Wait! If I can see each tiny little star in the sky, it must mean that the sky is clear. It means I should be able to see some northern lights. I turn around to look and I see outlines of the mountain range surrounding us against the dark sky. On top of the mountain is a thin veil of bright green light peaking over the rim of it. My heart starts pounding. Come on now northern lights, show yourselves! Come out and dance, the sky is all yours!
I wait. We wait. Nothing happens. Finally Baldur asks us to get back into the bus, we are going to try elsewhere.
More driving in the dark. We go higher into the mountains and it becomes colder. In the headlights of the bus frost covered gravel shines.
Most of us city children have never been in total darkness before, where there is no light pollution. Baldur says once we are outside it can take us up to 10-15 minutes to develop a good enough night vision to catch the subtlety of the colors. "So please no phone lights out there. You can't take any pictures on the phone anyway, so don't turn them on. If you want to take pictures of the lights, you need a proper camera," Baldur warns us. "And when cars pass by on the road, turn your heads and look away. Don't let them ruin your precious night vision… wait!" he turns to the driver. "I see a white bow stretching from east to west, an arc of Aurora Borealis. That might turn into something." The bus driver finds a place to get out of the road. "If it dims again we'll leave," Baldur says as we once more herd out of the bus.

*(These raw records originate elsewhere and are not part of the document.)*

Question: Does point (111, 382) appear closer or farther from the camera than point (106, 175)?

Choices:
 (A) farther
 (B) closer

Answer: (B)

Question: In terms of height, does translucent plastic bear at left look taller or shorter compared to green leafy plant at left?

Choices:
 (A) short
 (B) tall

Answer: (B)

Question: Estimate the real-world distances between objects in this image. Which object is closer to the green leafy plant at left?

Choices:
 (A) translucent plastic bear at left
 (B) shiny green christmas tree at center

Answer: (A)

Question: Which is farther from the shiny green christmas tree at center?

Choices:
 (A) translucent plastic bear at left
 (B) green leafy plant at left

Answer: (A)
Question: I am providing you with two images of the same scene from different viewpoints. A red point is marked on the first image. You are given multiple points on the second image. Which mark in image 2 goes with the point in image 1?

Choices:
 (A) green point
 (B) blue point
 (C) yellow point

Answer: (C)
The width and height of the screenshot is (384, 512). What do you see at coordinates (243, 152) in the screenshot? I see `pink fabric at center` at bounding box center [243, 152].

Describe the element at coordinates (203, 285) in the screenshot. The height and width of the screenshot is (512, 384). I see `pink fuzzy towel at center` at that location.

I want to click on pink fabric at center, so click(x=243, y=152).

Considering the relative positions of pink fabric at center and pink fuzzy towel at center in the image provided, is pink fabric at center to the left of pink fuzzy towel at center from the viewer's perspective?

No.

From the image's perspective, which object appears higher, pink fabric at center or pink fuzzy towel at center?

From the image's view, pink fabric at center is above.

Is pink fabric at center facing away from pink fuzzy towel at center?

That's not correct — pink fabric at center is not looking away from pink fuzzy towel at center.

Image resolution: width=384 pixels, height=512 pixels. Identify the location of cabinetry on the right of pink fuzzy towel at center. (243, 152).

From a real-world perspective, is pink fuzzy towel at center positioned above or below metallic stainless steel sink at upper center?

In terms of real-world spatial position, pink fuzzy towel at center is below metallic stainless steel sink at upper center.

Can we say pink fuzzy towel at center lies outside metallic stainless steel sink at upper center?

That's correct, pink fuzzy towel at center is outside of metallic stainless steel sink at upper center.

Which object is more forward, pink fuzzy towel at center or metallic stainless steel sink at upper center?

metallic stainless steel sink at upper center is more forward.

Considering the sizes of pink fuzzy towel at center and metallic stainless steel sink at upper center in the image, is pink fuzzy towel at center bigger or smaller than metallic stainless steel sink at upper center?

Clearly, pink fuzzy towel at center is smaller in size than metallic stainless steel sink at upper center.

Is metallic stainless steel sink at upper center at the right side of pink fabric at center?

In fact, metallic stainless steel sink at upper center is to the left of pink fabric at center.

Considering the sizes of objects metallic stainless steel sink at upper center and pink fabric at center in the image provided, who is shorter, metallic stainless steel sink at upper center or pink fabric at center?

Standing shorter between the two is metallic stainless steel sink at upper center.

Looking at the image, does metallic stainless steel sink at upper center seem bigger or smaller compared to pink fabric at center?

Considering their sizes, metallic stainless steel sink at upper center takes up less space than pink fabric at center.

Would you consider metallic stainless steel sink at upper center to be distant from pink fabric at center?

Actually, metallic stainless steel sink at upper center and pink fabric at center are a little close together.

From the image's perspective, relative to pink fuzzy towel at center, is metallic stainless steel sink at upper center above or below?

I can hardly see anything outside. I feel some lava stones slide from under my feet, others are sturdier and make me wobbly instead. I roam around like a zombie, not able to make out my environment or the other tourists around me. My night vision has not kicked in yet. I look up into the sky and wait.
And then it happens. The white arc turns green. It starts to move around and then leisurely dissolve. Red curtains descend from it. These two colors dance together for a while and then give birth to a purple wave. Slowly the green arc multiplies. There are two of them, then three, four, five arcs stretching from one horizon to the other, until they all melt into one big gracefully-swirling sheet above us. We are left gasping and dumbfounded.
My knees give out and I feel pulled down to the ground. In my expensive down jacket and fancy handknitted wool hat, I lie down on the dry lava and wet moss. There I just stay on my back and stare at this wondrous wonder. And I feel so infinitely small. So terribly tiny in the unimaginable endlessness of this vast universe. So awfully insignificant in the big scheme of time and space. But at the same time still so proud to be a part of this crazy world of marvel. A universe that can create something so magnificent and so moving had also created me.
Magnetically charged particles, dancing elfin queens, fighting valkyries, I don't know what the northern lights really are or how I want to perceive them. But I know they have always been there and that they will always be there. If we watch their show or not, they don't care. I saw the show. Tiny little me lost in a black desert on planet earth lay there gazing at the northern lights with awe in my heart and dust in my eye. Watching them, it felt hard to breathe. Breathe all this in.
I went hunting and I caught a big one.